Marijuana stocks have gone through a massive roller-coaster ride over the past couple of years. Go back to 2018, and it seemed that even the tiniest companies with ties to cannabis were soaring, even if their business models were unproven. Now, there's just as much pessimism as there was optimism back then, and even well-established leaders in the cannabis industry have felt the pain.

Aurora Cannabis (NYSE:ACB) has been one of the best-known marijuana stocks for a while, and it saw its fair share of success in recent years. As the bloom has come off the cannabis craze, however, Aurora has proven vulnerable to the industry's challenges. Earlier this week, Aurora's stock price sank below the $1 per share mark, making it a penny stock and bringing with it all the baggage that penny-stock status carries. With shares looking so cheap, though, some value-oriented marijuana investors have to wonder whether now might be the perfect time to bet on a big rebound for Aurora.

Hand holding a marijuana leaf, with cannabis plants in the background.

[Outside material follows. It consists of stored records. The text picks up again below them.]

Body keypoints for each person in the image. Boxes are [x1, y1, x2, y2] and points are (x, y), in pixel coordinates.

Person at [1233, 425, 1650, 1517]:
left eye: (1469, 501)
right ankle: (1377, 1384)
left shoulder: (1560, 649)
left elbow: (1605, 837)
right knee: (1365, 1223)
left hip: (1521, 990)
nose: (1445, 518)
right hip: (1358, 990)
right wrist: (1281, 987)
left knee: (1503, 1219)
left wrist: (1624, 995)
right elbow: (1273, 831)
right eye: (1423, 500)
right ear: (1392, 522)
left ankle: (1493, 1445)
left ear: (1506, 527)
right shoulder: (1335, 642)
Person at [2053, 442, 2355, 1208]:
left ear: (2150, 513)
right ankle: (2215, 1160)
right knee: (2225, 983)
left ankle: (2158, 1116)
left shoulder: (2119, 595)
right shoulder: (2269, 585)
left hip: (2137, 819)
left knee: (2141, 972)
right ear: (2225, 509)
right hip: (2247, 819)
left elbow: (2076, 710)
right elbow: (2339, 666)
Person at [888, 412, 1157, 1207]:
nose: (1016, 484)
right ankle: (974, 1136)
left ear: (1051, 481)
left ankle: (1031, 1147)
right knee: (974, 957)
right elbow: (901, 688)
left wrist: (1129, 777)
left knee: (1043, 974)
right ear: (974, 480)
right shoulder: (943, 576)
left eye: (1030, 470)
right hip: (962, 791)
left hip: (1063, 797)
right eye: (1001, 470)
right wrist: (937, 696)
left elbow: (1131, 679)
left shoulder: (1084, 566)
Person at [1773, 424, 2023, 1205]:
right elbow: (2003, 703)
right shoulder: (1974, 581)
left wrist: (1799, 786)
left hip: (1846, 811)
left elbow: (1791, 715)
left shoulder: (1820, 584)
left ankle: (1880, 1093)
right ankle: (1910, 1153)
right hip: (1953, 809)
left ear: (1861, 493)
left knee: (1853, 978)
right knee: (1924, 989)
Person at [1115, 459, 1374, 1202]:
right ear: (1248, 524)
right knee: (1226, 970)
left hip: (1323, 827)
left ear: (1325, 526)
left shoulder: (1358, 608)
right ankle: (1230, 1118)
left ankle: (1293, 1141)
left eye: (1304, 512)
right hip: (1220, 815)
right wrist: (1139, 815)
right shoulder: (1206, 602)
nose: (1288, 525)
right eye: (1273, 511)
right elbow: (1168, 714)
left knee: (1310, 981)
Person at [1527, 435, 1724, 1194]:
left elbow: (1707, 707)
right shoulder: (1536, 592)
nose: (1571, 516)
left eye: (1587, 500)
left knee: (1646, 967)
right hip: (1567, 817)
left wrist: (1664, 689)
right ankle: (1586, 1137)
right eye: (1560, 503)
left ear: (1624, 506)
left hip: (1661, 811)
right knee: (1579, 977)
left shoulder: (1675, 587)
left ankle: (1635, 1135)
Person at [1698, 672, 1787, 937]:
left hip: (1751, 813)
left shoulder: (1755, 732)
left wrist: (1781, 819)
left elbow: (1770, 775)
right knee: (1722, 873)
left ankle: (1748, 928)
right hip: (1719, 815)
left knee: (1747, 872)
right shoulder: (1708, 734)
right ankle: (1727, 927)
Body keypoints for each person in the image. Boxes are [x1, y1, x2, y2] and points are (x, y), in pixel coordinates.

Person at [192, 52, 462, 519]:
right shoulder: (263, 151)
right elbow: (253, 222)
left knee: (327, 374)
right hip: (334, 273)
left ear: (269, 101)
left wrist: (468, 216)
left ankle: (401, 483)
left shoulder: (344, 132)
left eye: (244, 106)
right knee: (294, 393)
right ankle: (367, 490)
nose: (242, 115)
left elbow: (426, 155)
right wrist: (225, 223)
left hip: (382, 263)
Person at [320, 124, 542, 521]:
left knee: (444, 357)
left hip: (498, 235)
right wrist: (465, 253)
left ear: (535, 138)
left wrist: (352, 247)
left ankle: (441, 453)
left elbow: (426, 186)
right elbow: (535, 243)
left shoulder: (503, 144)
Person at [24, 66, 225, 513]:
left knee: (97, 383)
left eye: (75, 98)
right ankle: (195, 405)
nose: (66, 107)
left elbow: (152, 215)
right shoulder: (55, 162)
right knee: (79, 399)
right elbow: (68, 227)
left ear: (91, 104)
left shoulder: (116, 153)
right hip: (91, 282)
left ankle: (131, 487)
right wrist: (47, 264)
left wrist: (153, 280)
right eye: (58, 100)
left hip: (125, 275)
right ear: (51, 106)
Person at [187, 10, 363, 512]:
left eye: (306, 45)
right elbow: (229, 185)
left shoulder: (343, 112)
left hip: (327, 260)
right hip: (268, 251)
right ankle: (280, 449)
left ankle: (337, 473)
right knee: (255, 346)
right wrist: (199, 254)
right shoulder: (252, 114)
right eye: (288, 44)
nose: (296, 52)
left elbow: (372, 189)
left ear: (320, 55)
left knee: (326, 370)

Image source: Getty Images.

The challenges that Aurora Cannabis faces

Unfortunately, there are a number of issues that Aurora Cannabis will have to address if it wants to mount a successful turnaround. Among them are the following:

  • Massive losses. Aurora posted a loss of 1.33 billion Canadian dollars in its fiscal second quarter, which ended Dec. 31. Much of that loss came from impairment charges against its assets, but even when you take those factors out, operating losses of almost CA$120 million showed that Aurora is still far from consistent profitability.
  • Significant debt. Aurora had more than CA$300 million in liabilities on its balance sheet related to current and long-term convertible debentures, and another CA$300 million tied to loans and other borrowing. With just CA$156 million in cash and equivalents, Aurora will continue to have challenges related to cash flow and maintaining its debt obligations.
  • Potential future dilution. Aurora already has a bad reputation for relying too much on secondary stock offerings to raise capital. If the company needs more cash and has to turn to the equity market for more financing, then selling more stock at current levels could make it a lot harder for current shareholders to regain their losses.
  • A possible NYSE delisting. In order to keep trading on the New York Stock Exchange, Aurora needs to avoid having its stock fall below the $1 per share level for a 30-day period. Aurora could always seek to do a reverse stock split to boost its share price and avoid delisting, but the stigma of reverse splits would be another black mark against the cannabis company.

Add to this factors like heavy competition in the marijuana industry, difficulties in growing the retail market to its full potential, and the uncertainty of legalization efforts in many major markets, and it's easy to see why Aurora has fallen so far.

What Aurora has to do to succeed

If Aurora Cannabis wants to prove bullish shareholders right, it'll need to reverse a lot of the difficulties it's seen recently. That includes doing the following:

  • Restarting many of the core projects that it temporarily halted recently, including construction at its Alberta Aurora Sun complex.
  • Finding ways to jump start its expansion plans in international markets.
  • Hiring a strong replacement for retiring CEO Terry Booth.
  • Containing costs while still leaving room for internal investment in key initiatives.
  • Coming up with a long-term strategy for entering the U.S. market more aggressively.

That's a tall order for the cannabis company to achieve right now. Given the market's focus on the Covid-19 outbreak, it'll be tough for Aurora to get the attention it would need to make a more positive impression with the financial community.

At this point, Aurora Cannabis has a tough road ahead of it. If it can get its house in order, then it might not be doomed to penny-stock status. If not, though, it'll probably take a reverse split to get the marijuana stock's price back above the $1 per share mark.